Nous en reparlerons sûrement ...
A très bientôt
Amicalement
Jean-Michel ZEJGMAN
Rédigé par : Jean-Michel ZEJGMAN | 03 septembre 2006 à 23:05
Merci Jean-Michel pour ces retours bien intéressants.
Je suis évidemment très à l'écoute de ton apport sur le thème du management. Comme tu le sais, nous (je) pensons(e) le management social étant un élément majeur et dynamique dans les OSMS, tant par son approche éthique, esthétique que stratégique, ce qui nous amène à promouvoir, non un management comme méthode, mais un management au service de la mission auprès des usagers, attentif à l'orientation stratégique et au sens de l'action sociale, à la mise en mouvement des organisations et à la valorisation des hommes.
C'est évidemment cette orientation que je soutiens dans les démarches d'évaluation ou les démarches qualité.

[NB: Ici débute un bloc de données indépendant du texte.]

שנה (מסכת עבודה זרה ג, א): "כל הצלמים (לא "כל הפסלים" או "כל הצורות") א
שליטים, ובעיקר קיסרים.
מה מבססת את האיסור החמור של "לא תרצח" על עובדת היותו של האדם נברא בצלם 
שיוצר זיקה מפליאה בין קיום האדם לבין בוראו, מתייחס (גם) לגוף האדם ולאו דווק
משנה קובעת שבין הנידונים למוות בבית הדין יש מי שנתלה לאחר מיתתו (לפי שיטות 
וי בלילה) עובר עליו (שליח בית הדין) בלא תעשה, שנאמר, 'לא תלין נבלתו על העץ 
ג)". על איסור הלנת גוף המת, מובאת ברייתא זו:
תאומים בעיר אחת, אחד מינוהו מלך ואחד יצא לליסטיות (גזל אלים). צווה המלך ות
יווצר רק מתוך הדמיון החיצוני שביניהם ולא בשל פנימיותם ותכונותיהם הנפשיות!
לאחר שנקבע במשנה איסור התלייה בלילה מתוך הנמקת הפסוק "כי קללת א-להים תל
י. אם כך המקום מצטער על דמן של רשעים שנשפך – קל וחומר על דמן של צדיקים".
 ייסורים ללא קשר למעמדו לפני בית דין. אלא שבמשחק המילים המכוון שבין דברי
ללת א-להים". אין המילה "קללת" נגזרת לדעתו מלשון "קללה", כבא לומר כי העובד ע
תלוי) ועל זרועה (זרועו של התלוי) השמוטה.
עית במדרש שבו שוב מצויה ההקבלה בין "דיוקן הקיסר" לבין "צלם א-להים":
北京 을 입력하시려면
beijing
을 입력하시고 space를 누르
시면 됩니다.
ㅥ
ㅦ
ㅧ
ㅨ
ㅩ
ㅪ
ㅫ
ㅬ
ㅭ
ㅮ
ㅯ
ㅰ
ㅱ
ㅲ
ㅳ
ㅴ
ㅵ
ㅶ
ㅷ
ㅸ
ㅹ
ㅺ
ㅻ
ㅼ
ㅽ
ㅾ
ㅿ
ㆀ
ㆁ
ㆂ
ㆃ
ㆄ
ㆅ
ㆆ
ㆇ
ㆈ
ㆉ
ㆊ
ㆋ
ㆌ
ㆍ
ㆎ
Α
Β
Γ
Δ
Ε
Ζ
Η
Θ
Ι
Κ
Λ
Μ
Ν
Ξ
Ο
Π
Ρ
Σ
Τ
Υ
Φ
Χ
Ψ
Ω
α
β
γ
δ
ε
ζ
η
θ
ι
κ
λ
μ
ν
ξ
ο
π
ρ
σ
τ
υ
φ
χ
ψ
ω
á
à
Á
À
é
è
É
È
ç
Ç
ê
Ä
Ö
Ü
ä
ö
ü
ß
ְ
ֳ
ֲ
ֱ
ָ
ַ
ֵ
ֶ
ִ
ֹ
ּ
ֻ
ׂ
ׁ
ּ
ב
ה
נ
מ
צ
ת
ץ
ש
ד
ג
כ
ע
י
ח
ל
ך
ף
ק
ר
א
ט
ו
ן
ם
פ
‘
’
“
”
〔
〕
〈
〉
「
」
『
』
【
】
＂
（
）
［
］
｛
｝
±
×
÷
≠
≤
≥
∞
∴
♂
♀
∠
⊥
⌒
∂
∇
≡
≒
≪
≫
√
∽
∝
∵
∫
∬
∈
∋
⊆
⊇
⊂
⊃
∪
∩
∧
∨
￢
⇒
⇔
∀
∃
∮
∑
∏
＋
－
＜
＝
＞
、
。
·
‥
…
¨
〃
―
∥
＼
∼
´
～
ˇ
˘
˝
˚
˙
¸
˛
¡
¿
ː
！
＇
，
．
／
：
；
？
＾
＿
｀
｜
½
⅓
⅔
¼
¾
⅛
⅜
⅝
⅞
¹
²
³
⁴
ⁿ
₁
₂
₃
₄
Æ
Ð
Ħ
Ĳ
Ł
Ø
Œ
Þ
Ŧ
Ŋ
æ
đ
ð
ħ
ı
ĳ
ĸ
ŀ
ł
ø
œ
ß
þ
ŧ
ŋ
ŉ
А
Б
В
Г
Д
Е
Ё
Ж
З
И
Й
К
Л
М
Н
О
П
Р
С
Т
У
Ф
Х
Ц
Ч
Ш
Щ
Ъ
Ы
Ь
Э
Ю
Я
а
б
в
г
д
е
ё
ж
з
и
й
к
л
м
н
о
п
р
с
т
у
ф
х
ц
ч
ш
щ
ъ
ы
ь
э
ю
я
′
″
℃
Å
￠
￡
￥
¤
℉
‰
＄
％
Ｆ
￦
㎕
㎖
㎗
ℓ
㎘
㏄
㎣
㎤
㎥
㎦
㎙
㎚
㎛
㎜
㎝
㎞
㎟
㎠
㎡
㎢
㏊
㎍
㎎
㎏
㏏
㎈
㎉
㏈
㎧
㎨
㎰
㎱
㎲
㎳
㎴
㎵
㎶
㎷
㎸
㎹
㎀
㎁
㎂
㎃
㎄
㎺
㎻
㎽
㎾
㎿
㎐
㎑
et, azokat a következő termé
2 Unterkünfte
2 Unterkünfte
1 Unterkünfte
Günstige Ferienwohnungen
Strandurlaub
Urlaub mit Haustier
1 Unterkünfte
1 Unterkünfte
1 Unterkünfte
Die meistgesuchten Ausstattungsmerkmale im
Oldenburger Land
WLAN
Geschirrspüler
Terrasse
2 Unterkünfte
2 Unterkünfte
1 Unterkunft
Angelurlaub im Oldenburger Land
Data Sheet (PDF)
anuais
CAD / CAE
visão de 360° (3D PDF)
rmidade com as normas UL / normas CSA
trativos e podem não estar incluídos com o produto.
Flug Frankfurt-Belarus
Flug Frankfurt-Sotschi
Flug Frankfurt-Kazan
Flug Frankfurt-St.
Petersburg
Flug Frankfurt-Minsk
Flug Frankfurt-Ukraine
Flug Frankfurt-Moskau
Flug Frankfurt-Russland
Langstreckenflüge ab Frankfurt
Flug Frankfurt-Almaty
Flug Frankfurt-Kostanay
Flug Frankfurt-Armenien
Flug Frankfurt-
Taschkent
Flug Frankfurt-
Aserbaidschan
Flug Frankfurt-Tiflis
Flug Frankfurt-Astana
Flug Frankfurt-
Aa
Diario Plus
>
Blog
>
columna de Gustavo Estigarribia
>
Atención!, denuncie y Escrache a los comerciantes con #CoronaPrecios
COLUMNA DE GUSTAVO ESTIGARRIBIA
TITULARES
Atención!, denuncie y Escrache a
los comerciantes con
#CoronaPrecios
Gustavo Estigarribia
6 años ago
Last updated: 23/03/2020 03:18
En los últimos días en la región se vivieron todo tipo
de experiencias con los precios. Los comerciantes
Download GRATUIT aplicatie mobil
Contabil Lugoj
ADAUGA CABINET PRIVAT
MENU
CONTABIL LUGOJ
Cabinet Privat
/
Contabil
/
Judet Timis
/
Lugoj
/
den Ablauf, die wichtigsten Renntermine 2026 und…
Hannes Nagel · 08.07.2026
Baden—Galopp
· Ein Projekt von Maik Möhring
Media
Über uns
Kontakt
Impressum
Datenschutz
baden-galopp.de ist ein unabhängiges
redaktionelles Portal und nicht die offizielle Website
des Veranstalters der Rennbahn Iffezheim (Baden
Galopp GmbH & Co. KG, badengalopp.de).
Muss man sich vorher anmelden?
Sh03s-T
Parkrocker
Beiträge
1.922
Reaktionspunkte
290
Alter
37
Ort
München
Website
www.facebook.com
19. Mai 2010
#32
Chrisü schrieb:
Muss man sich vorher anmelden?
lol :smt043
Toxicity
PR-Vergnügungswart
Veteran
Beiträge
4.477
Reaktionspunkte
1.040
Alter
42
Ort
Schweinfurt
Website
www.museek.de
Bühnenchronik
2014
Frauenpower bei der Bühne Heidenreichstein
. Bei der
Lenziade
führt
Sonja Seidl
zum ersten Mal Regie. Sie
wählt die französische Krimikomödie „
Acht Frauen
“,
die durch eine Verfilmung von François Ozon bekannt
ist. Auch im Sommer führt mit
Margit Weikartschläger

Continuons ces échanges en n'ayant pas peur des débats et contradictions... On a le droit de douter !
Amitiés
Daniel
Rédigé par : Daniel | 04 septembre 2006 à 21:05
bonjour,
je suis psychologue et chargé de l'évaluation au sein d'un esat pour personnes en situation de handicap psychique...évaluer,donner une valeur.. je tiens à rappeler ce que nous enseignent les psychosociologues:l'évaluation a pour objectif la prise de décision; elle est en soi processus de management des organisations et des hommes qui la mettent en oeuvre. Au sein d'un "établissement social" ( pléonasme s'il en est)elle s'inscrit non pas comme un quant à soi, un a-priori, mais comme un agent progressif d'évolution des consciences, de la connaissance, des pratiques. Elle nécessite une phase de co construction réciproque, une déformation, un déformatage , un désordre nécessaire, un magma bouillonnant où se confrontent idées, créativité, imaginaire!! quelle illusion dépressiogène peut être un tel processus de la raison s'il ne s'accompagne pas d'une mort lente des pouvoirs et représentations sublimées d'un tout anobjectal insensé ?
l'imagination, c'est de loin la béance originelle de certains managers aujourd'hui.
Citons E. Morin: qu'est ce qui nait, grandit , se développe et meurt dans le chaos?
L'organisation.....
Bien à vous
Laurent Garcia,psychologue.
Rédigé par : laurent garcia | 02 janvier 2007 à 21:53
Evaluer les pratiques:fantasmes et répétition
Nous sommes dans l'ère de l'évaluation médicosociale(socialomédicale !!). Les lois sociales (rappelons le avec Gabriel Tarde)fonctionnent selon trois principes: répétition,opposition,adaptation.Un processus évaluatif infère-t- il au système social une nature(un organe)différent ,sensiblement identique,répétitif? Le changement (la modification) se forme à proprement parler dans une synthèse du temps portant sur la répétition des instants, des situations.Mais cette synthèse est passive :constituante, pas active. Elle n'est pas faite par l'esprit mais se fait dans l'esprit, précédant toute réflexion. Une loi de l'évaluation est en ce sens pur fantasme.Inaccessible au temps, inadaptable parce qu'elle ne peut consigner l'ensemble des vécus, des ayants vécus, des vécus à vivre, des expériences du sujet.Pour autant, elle est entre. Entre un point A et un point B, un AB sonnant comme un tic... tac..tic....tac.....!! Elle est répétitive; ne change rien dans l'élément qui se répète;juste peut-elle opposer à l'ordre un tic tic imaginaire et limiter la répétition élémentaire !!